*** Opening of The input ***

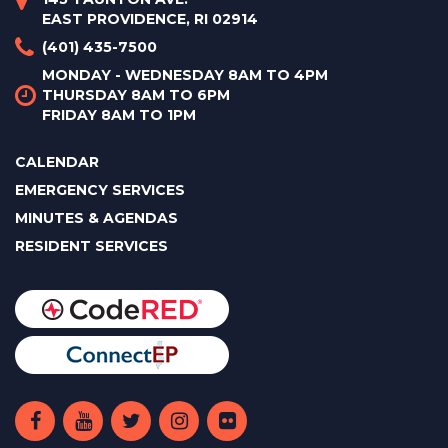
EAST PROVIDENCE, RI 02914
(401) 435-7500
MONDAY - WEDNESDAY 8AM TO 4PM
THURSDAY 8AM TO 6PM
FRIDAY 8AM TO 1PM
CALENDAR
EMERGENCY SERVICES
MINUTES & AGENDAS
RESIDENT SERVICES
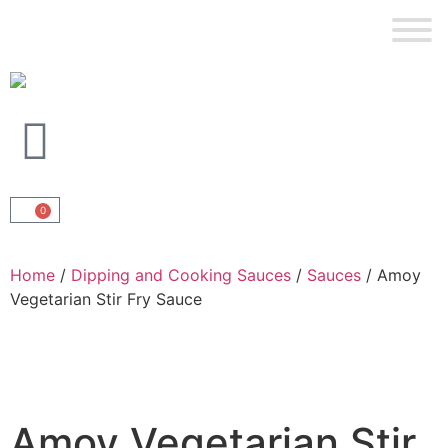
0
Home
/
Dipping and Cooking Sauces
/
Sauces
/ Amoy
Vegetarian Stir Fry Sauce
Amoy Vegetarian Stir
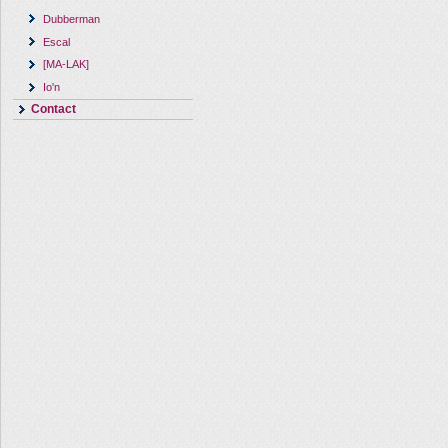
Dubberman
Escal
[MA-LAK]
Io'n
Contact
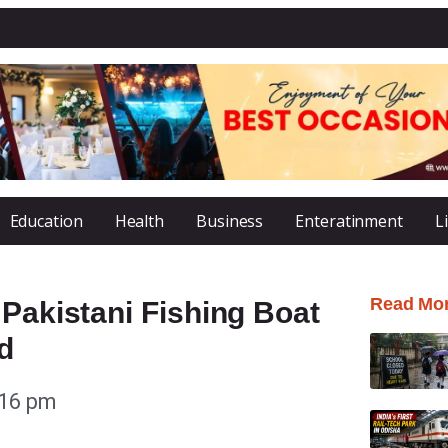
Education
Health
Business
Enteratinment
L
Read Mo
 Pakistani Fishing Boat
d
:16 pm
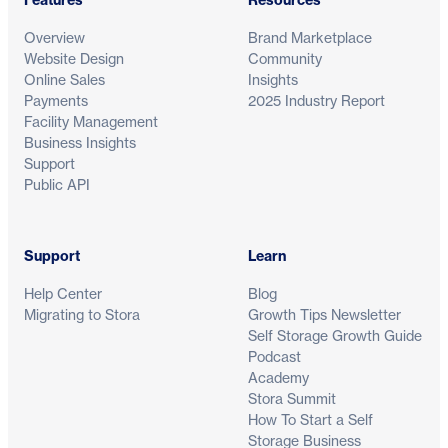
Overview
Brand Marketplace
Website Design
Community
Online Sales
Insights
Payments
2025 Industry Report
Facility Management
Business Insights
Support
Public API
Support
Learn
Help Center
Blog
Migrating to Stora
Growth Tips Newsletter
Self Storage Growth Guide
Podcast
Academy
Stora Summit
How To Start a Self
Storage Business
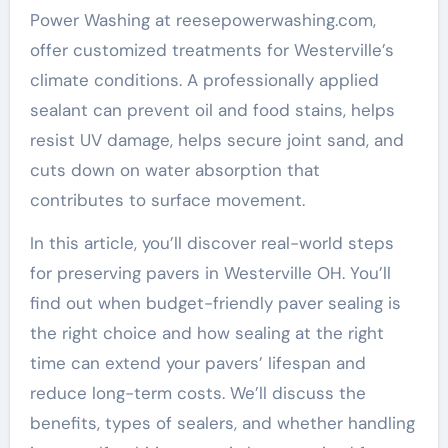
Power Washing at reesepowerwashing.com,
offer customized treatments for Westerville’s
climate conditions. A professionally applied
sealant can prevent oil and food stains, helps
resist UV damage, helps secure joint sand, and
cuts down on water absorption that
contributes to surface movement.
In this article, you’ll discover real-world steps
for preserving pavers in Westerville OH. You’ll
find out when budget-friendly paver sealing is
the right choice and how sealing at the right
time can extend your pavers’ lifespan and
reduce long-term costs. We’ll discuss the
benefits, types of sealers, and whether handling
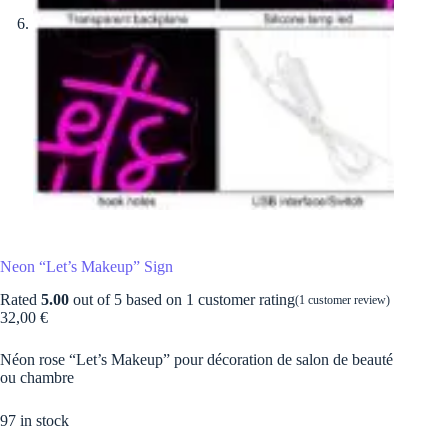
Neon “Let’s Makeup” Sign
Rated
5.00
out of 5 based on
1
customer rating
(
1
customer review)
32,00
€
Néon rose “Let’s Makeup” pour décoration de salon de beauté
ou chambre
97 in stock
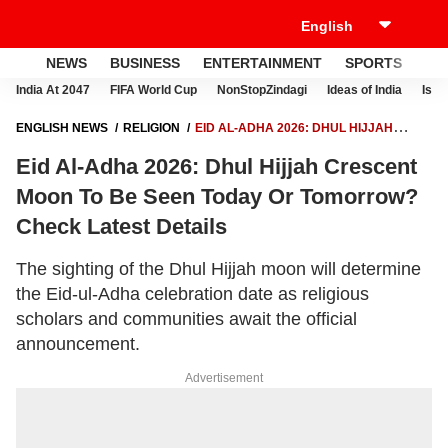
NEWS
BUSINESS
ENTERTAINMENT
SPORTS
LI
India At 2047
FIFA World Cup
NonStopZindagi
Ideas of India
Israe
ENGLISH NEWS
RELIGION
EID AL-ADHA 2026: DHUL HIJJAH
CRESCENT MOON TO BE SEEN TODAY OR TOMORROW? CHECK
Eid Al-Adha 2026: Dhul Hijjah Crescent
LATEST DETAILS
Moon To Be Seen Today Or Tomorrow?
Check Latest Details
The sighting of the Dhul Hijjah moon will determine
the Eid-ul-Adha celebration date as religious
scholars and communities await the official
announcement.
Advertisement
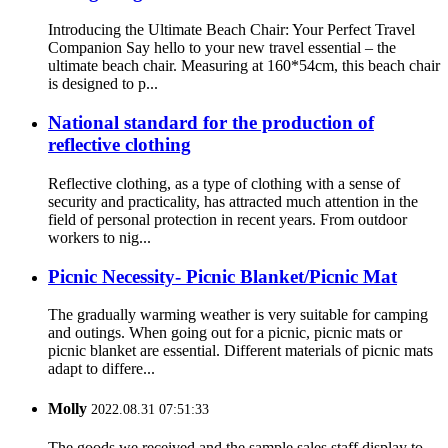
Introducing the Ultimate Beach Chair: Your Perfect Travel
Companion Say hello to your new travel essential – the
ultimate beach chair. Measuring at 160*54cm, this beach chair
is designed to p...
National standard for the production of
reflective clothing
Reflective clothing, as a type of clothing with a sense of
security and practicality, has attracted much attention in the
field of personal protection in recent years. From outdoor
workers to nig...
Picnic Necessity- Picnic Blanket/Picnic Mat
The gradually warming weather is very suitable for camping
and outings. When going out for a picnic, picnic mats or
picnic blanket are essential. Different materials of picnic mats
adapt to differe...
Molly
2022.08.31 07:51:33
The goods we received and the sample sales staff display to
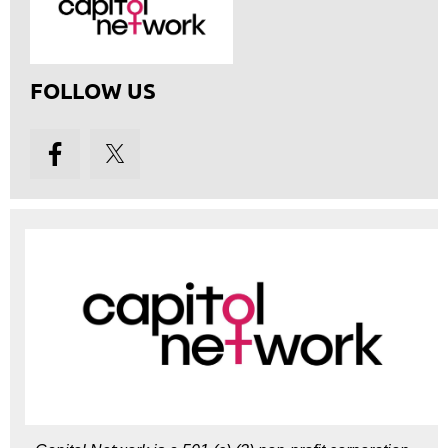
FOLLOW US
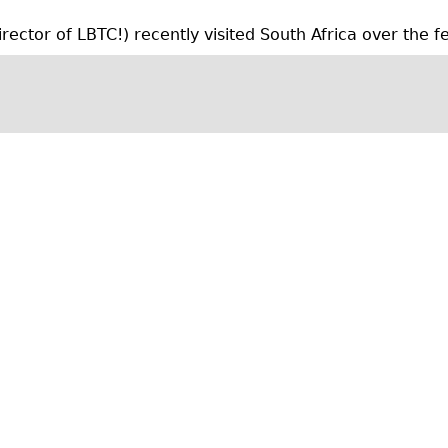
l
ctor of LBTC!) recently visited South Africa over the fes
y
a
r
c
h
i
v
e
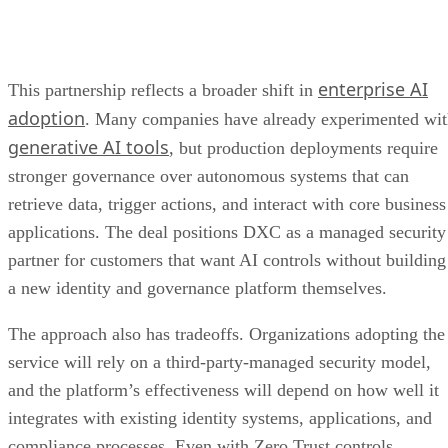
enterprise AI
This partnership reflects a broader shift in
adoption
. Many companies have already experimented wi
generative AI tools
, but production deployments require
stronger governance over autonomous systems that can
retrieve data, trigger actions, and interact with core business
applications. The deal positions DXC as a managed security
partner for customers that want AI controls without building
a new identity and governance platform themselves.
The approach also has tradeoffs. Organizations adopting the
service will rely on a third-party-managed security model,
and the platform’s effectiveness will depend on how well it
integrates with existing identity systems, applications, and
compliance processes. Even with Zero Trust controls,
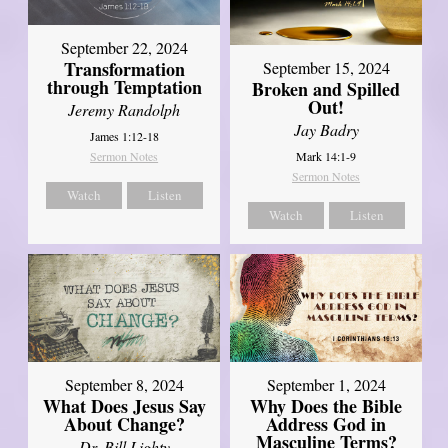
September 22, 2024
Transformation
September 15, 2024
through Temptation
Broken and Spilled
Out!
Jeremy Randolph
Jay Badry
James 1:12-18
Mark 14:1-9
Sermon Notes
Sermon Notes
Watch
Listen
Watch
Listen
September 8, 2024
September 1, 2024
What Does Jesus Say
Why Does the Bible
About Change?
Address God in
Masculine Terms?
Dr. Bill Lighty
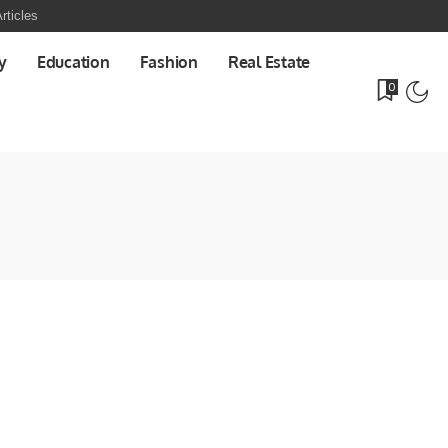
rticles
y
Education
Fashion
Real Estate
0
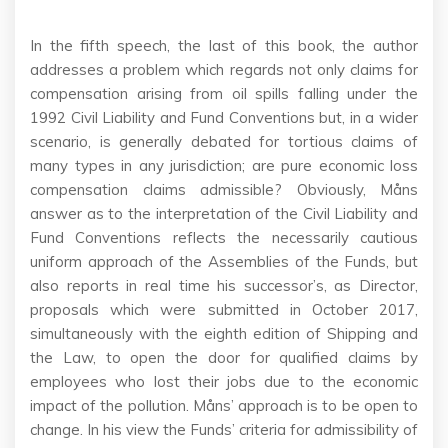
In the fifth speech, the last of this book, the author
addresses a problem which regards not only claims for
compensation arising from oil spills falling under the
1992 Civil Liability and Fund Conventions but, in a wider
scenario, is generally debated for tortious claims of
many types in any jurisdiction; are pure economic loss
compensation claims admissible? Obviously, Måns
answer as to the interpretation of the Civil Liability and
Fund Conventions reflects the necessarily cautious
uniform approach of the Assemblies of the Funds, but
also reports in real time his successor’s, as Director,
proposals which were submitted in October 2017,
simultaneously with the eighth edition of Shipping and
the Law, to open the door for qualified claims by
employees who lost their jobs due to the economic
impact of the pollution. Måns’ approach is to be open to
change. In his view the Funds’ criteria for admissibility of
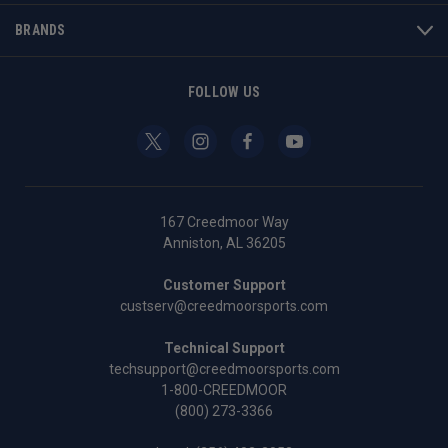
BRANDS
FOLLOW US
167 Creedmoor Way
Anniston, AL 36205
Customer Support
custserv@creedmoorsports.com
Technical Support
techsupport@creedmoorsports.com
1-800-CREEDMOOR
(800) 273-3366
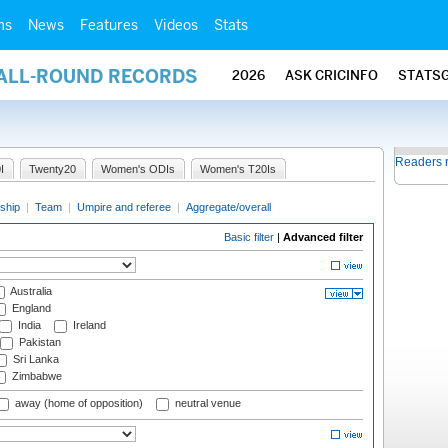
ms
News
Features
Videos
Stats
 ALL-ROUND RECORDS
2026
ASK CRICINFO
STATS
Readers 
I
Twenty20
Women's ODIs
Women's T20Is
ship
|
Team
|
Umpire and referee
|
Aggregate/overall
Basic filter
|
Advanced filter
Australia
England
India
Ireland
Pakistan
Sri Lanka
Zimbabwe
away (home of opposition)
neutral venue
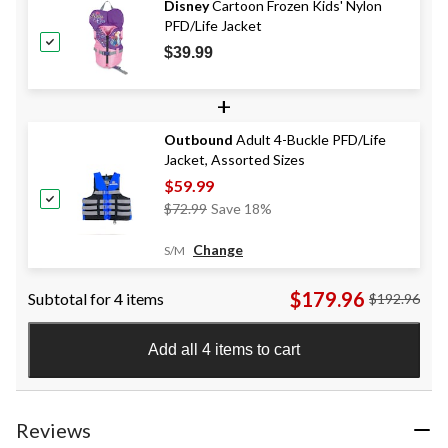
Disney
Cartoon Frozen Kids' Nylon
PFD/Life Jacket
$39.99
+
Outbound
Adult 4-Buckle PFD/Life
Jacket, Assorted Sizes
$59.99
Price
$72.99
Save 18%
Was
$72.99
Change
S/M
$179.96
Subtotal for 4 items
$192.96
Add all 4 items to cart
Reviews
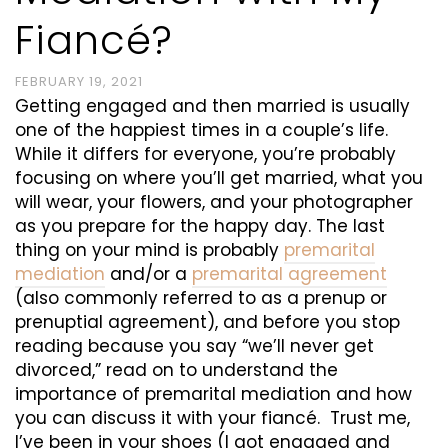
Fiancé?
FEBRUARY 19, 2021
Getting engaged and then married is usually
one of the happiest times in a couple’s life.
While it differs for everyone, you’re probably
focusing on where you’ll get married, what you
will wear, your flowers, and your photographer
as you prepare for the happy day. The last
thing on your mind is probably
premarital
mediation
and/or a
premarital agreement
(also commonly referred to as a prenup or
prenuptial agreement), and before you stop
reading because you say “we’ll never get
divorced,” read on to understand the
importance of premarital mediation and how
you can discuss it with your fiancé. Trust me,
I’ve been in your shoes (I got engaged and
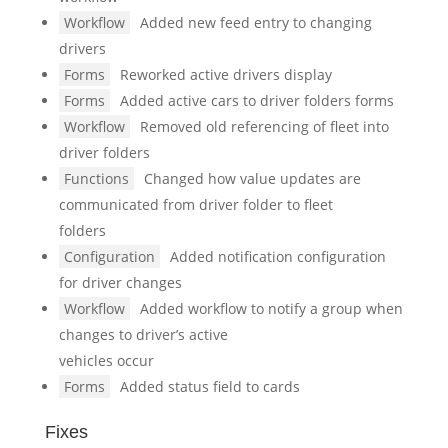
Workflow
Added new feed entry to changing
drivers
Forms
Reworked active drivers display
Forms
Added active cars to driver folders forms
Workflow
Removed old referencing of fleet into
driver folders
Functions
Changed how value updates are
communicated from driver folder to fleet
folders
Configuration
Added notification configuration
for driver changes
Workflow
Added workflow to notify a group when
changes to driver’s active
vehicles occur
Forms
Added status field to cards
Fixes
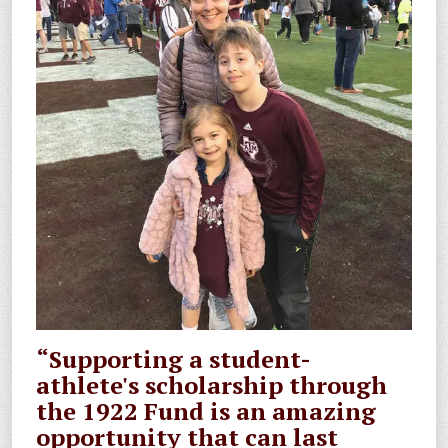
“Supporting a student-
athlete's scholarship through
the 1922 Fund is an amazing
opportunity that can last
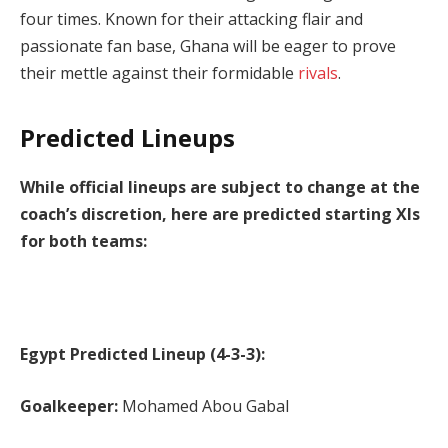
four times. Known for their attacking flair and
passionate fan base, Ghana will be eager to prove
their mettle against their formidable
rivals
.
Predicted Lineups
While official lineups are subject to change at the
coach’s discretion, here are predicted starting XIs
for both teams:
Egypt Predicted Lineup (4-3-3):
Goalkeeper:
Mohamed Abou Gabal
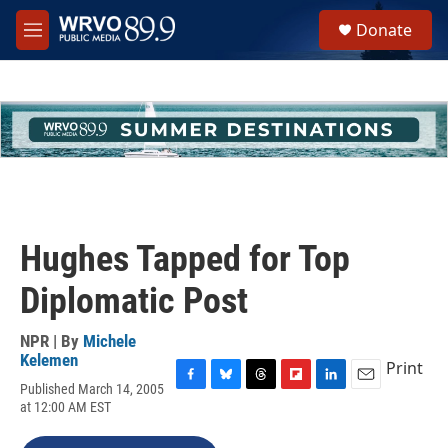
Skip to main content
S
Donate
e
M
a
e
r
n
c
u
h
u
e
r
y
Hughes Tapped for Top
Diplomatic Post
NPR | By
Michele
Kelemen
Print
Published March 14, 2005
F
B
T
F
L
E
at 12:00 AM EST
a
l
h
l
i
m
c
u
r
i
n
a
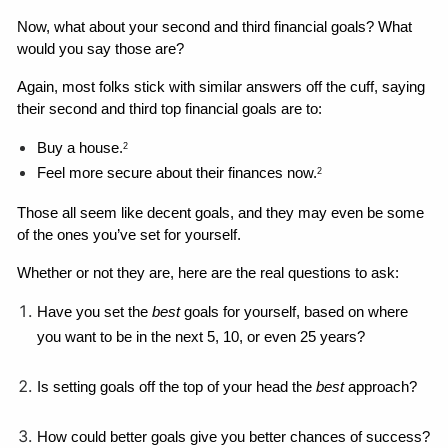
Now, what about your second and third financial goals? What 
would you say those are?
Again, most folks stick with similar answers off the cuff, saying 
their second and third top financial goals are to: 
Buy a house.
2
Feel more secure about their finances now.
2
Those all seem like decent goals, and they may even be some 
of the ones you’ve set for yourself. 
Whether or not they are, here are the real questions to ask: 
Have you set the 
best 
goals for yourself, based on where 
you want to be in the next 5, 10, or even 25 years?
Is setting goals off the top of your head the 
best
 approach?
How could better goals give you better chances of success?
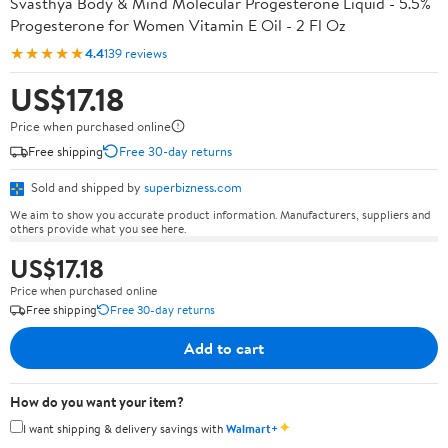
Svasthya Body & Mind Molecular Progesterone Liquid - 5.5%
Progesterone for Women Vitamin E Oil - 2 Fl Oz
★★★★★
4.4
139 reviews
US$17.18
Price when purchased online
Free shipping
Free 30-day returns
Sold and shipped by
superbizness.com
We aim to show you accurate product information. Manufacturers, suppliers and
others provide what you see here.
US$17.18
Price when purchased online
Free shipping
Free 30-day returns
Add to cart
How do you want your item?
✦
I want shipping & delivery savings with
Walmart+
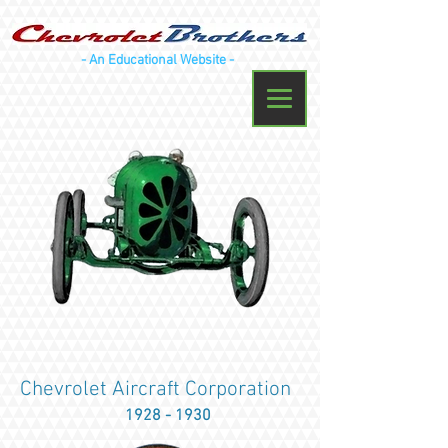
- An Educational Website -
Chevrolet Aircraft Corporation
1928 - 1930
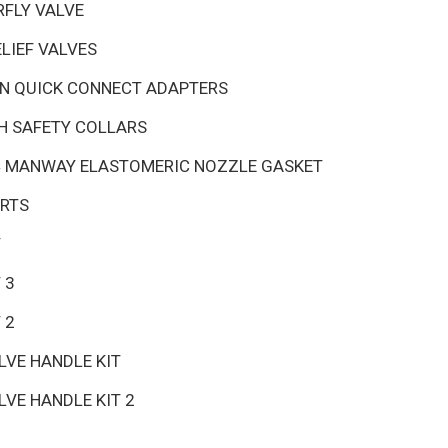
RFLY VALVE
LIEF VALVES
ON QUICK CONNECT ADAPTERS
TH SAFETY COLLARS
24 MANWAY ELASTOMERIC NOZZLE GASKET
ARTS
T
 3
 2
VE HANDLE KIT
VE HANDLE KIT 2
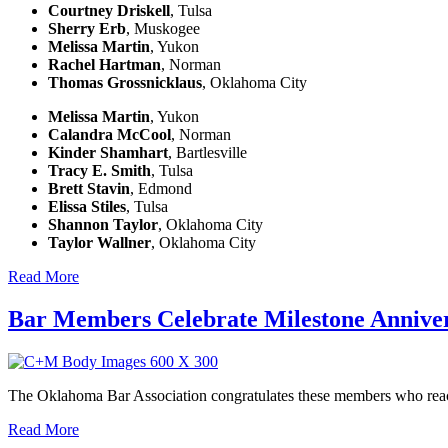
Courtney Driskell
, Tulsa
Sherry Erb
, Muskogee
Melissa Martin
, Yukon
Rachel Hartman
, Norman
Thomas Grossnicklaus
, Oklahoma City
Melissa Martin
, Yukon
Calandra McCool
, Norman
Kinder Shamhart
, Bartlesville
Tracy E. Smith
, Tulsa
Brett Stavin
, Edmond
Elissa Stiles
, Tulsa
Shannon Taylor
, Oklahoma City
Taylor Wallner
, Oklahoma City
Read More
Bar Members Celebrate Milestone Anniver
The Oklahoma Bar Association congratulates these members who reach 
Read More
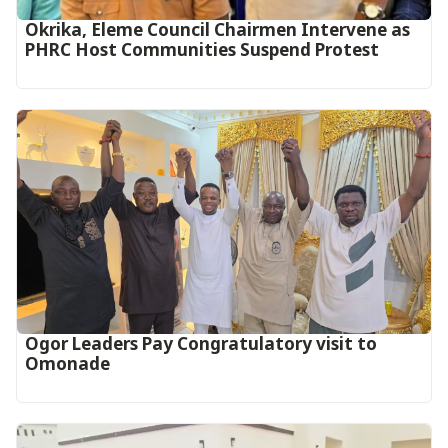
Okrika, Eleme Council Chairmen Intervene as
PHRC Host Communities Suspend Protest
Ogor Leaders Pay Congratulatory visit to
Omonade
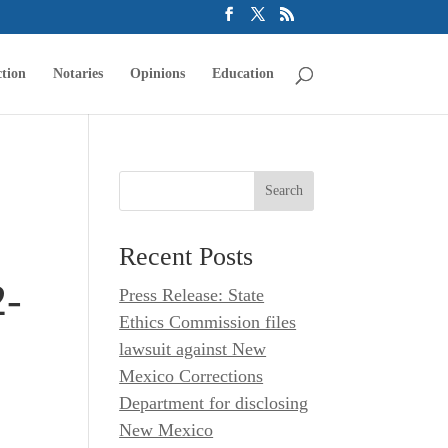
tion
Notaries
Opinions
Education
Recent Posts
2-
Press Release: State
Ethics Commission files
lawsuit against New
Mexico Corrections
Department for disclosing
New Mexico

*** Close of The input ***

Task description: Rewrite the items from the line containing "- An Educational" through the end of the items, replacing each occurrence of "Read More" with "Continue Reading" and leaving everything else unchanged. Omit the pictures.

Exercise solution:
- An Educational Website -
Chevrolet Aircraft Corporation
1928 - 1930
RFLY VALVE
LIEF VALVES
ON QUICK CONNECT ADAPTERS
TH SAFETY COLLARS
24 MANWAY ELASTOMERIC NOZZLE GASKET
ARTS
T
 3
 2
VE HANDLE KIT
VE HANDLE KIT 2
Courtney Driskell
, Tulsa
Sherry Erb
, Muskogee
Melissa Martin
, Yukon
Rachel Hartman
, Norman
Thomas Grossnicklaus
, Oklahoma City
Melissa Martin
, Yukon
Calandra McCool
, Norman
Kinder Shamhart
, Bartlesville
Tracy E. Smith
, Tulsa
Brett Stavin
, Edmond
Elissa Stiles
, Tulsa
Shannon Taylor
, Oklahoma City
Taylor Wallner
, Oklahoma City
Continue Reading
Bar Members Celebrate Milestone Anniver
The Oklahoma Bar Association congratulates these members who reach 
Continue Reading
Okrika, Eleme Council Chairmen Intervene as
PHRC Host Communities Suspend Protest
Ogor Leaders Pay Congratulatory visit to
Omonade
tion
Notaries
Opinions
Education
Recent Posts
2-
Press Release: State
Ethics Commission files
lawsuit against New
Mexico Corrections
Department for disclosing
New Mexico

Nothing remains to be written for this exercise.